== TASK PROMPT ==
Could you output each line below precisely as it stands, without the images?
(INPUT DATA Opens)
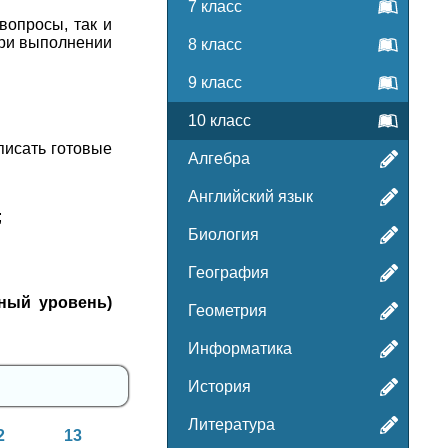
7 класс
вопросы, так и
при выполнении
8 класс
9 класс
10 класс
писать готовые
Алгебра
Английский язык
;
Биология
География
нный уровень)
Геометрия
Информатика
История
Литература
2
13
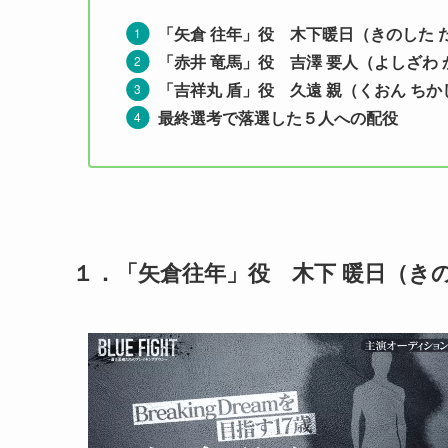
「矢倉 往年」役 木下暖日（きのした 
「赤井 竜馬」役 吉澤 要人（よしざわ 
「吉祥丸 盾」役 久遠 親（くおん ちか
最終選考で落選した５人への配役
１．
「矢倉往年」役 木下 暖日
（き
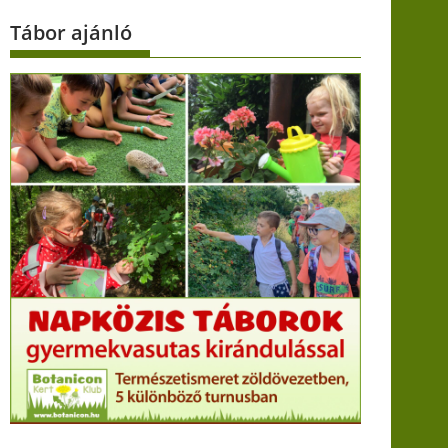
Tábor ajánló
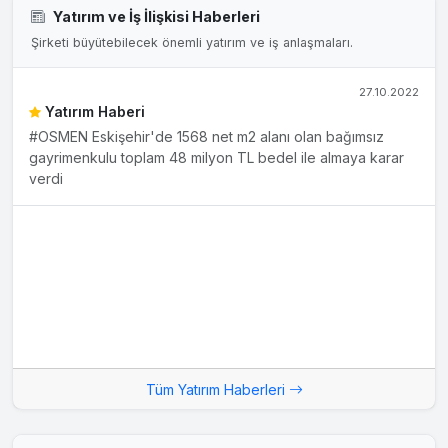
Yatırım ve İş İlişkisi Haberleri
Şirketi büyütebilecek önemli yatırım ve iş anlaşmaları.
27.10.2022
Yatırım Haberi
#OSMEN Eskişehir'de 1568 net m2 alanı olan bağımsız
gayrimenkulu toplam 48 milyon TL bedel ile almaya karar
verdi
Tüm Yatırım Haberleri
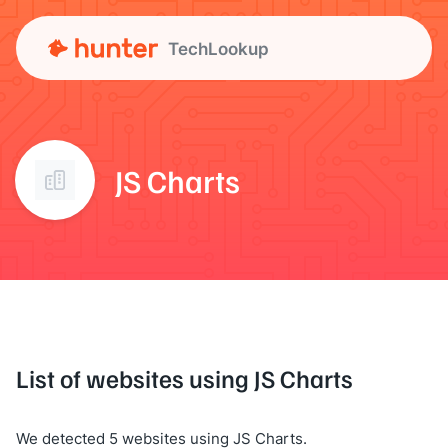
TechLookup
JS Charts
List of websites using JS Charts
We detected 5 websites using JS Charts.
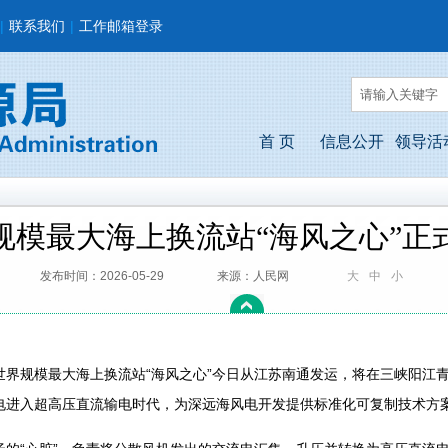
|
联系我们
|
工作邮箱登录
首 页
信息公开
领导活
规模最大海上换流站“海风之心”正
发布时间：2026-05-29
来源：人民网
大
中
小
规模最大海上换流站“海风之心”今日从江苏南通发运，将在三峡阳江青
电进入超高压直流输电时代，为深远海风电开发提供标准化可复制技术方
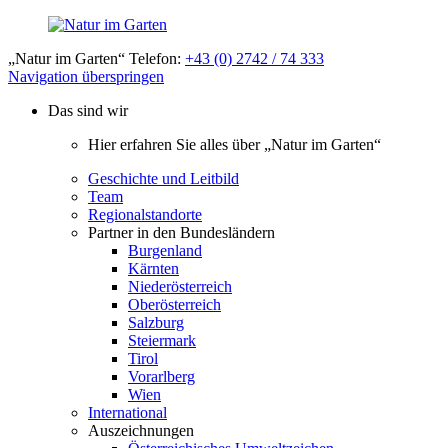
„Natur im Garten“ Telefon:
+43 (0) 2742 / 74 333
Navigation überspringen
Das sind wir
Hier erfahren Sie alles über „Natur im Garten“
Geschichte und Leitbild
Team
Regionalstandorte
Partner in den Bundesländern
Burgenland
Kärnten
Niederösterreich
Oberösterreich
Salzburg
Steiermark
Tirol
Vorarlberg
Wien
International
Auszeichnungen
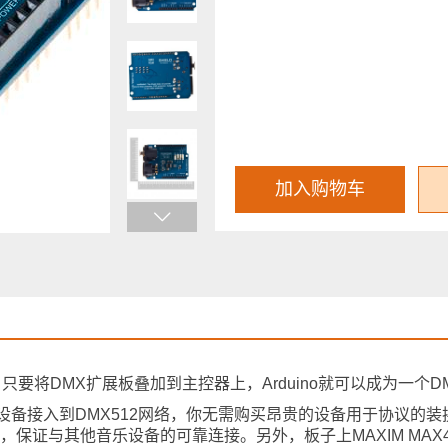
加入购物车
。只要将DMX扩展板叠加到主控器上，Arduino就可以成为一个D
ino设备接入到DMX512网络，你无需购买昂贵的设备用于协议的
），保证与其他音乐设备的可靠连接。另外，板子上MAXIM MAX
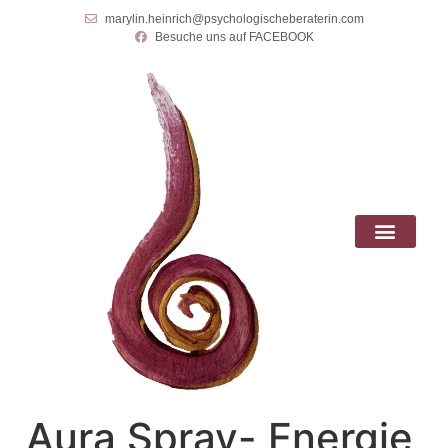
marylin.heinrich@psychologischeberaterin.com
Besuche uns auf FACEBOOK
„Aura Spray- Energie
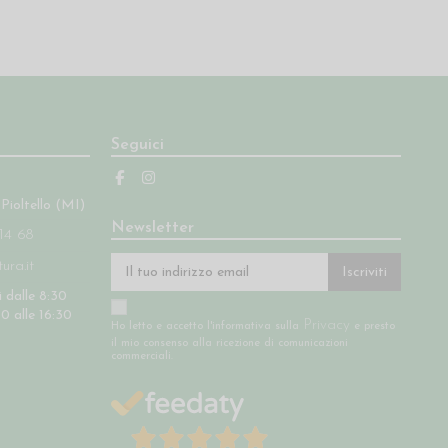
Seguici
 Pioltello (MI)
Newsletter
14 68
ra.it
Iscriviti
 dalle 8:30
30 alle 16:30
Privacy
Ho letto e accetto l'informativa sulla
e presto
il mio consenso alla ricezione di comunicazioni
commerciali.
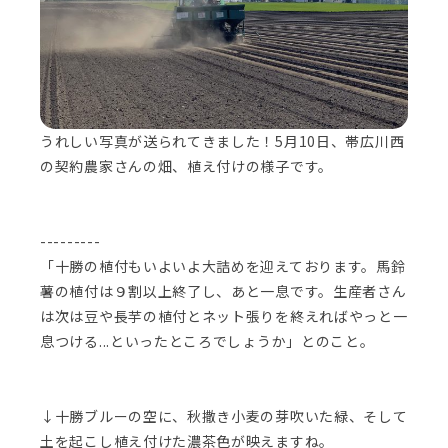
うれしい写真が送られてきました！5月10日、帯広川西
の契約農家さんの畑、植え付けの様子です。
---------
「十勝の植付もいよいよ大詰めを迎えております。馬鈴
薯の植付は９割以上終了し、あと一息です。生産者さん
は次は豆や長芋の植付とネット張りを終えればやっと一
息つける...といったところでしょうか」とのこと。
↓十勝ブルーの空に、秋撒き小麦の芽吹いた緑、そして
土を起こし植え付けた濃茶色が映えますね。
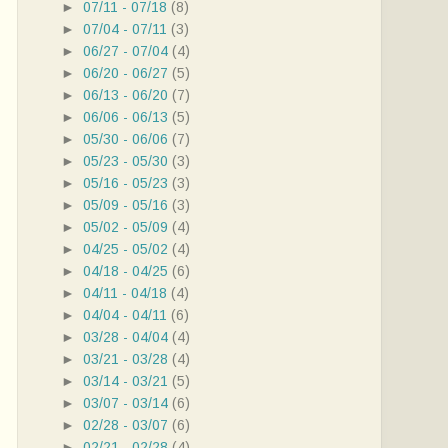
►
07/11 - 07/18
(8)
►
07/04 - 07/11
(3)
►
06/27 - 07/04
(4)
►
06/20 - 06/27
(5)
►
06/13 - 06/20
(7)
►
06/06 - 06/13
(5)
►
05/30 - 06/06
(7)
►
05/23 - 05/30
(3)
►
05/16 - 05/23
(3)
►
05/09 - 05/16
(3)
►
05/02 - 05/09
(4)
►
04/25 - 05/02
(4)
►
04/18 - 04/25
(6)
►
04/11 - 04/18
(4)
►
04/04 - 04/11
(6)
►
03/28 - 04/04
(4)
►
03/21 - 03/28
(4)
►
03/14 - 03/21
(5)
►
03/07 - 03/14
(6)
►
02/28 - 03/07
(6)
►
02/21 - 02/28
(4)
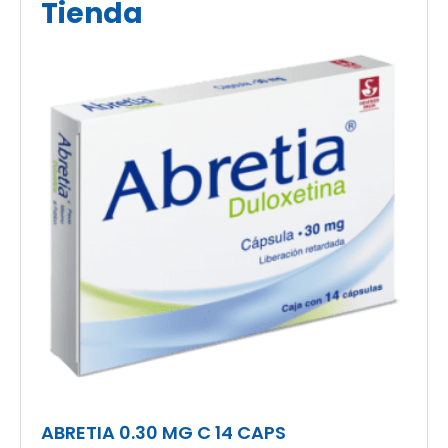
Tienda
ABRETIA 0.30 MG C 14 CAPS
(INPUT DATA Closes)
== TASK RESULT ==
7 класс
вопросы, так и
при выполнении
8 класс
9 класс
10 класс
писать готовые
Алгебра
Английский язык
;
Биология
География
нный уровень)
Геометрия
Информатика
История
Литература
2
13
「矢倉 往年」役 木下暖日（きのした 
「赤井 竜馬」役 吉澤 要人（よしざわ 
「吉祥丸 盾」役 久遠 親（くおん ちか
最終選考で落選した５人への配役
１．
「矢倉往年」役 木下 暖日
（き
Tábor ajánló
Yatırım ve İş İlişkisi Haberleri
Şirketi büyütebilecek önemli yatırım ve iş anlaşmaları.
27.10.2022
Yatırım Haberi
#OSMEN Eskişehir'de 1568 net m2 alanı olan bağımsız
gayrimenkulu toplam 48 milyon TL bedel ile almaya karar
verdi
Tüm Yatırım Haberleri
TechLookup
JS Charts
List of websites using JS Charts
We detected 5 websites using JS Charts.
|
联系我们
|
工作邮箱登录
首 页
信息公开
领导活
规模最大海上换流站“海风之心”正
发布时间：2026-05-29
来源：人民网
大
中
小
规模最大海上换流站“海风之心”今日从江苏南通发运，将在三峡阳江青
电进入超高压直流输电时代，为深远海风电开发提供标准化可复制技术方
„Natur im Garten“ Telefon:
+43 (0) 2742 / 74 333
Navigation überspringen
Das sind wir
Hier erfahren Sie alles über „Natur im Garten“
Geschichte und Leitbild
Team
Regionalstandorte
Partner in den Bundesländern
Burgenland
Kärnten
Niederösterreich
Oberösterreich
Salzburg
Steiermark
Tirol
Vorarlberg
Wien
International
Auszeichnungen
加入购物车
。只要将DMX扩展板叠加到主控器上，Arduino就可以成为一个D
ino设备接入到DMX512网络，你无需购买昂贵的设备用于协议的
），保证与其他音乐设备的可靠连接。另外，板子上MAXIM MAX
marylin.heinrich@psychologischeberaterin.com
Besuche uns auf FACEBOOK
„Aura Spray- Energie
Seguici
 Pioltello (MI)
Newsletter
14 68
ra.it
Iscriviti
 dalle 8:30
30 alle 16:30
Privacy
Ho letto e accetto l'informativa sulla
e presto
il mio consenso alla ricezione di comunicazioni
commerciali.
うれしい写真が送られてきました！5月10日、帯広川西
の契約農家さんの畑、植え付けの様子です。
---------
「十勝の植付もいよいよ大詰めを迎えております。馬鈴
薯の植付は９割以上終了し、あと一息です。生産者さん
は次は豆や長芋の植付とネット張りを終えればやっと一
息つける...といったところでしょうか」とのこと。
↓十勝ブルーの空に、秋撒き小麦の芽吹いた緑、そして
土を起こし植え付けた濃茶色が映えますね。
►
07/11 - 07/18
(8)
►
07/04 - 07/11
(3)
►
06/27 - 07/04
(4)
►
06/20 - 06/27
(5)
►
06/13 - 06/20
(7)
►
06/06 - 06/13
(5)
►
05/30 - 06/06
(7)
►
05/23 - 05/30
(3)
►
05/16 - 05/23
(3)
►
05/09 - 05/16
(3)
►
05/02 - 05/09
(4)
►
04/25 - 05/02
(4)
►
04/18 - 04/25
(6)
►
04/11 - 04/18
(4)
►
04/04 - 04/11
(6)
►
03/28 - 04/04
(4)
►
03/21 - 03/28
(4)
►
03/14 - 03/21
(5)
►
03/07 - 03/14
(6)
►
02/28 - 03/07
(6)
►
02/21 - 02/28
(4)
Tienda
ABRETIA 0.30 MG C 14 CAPS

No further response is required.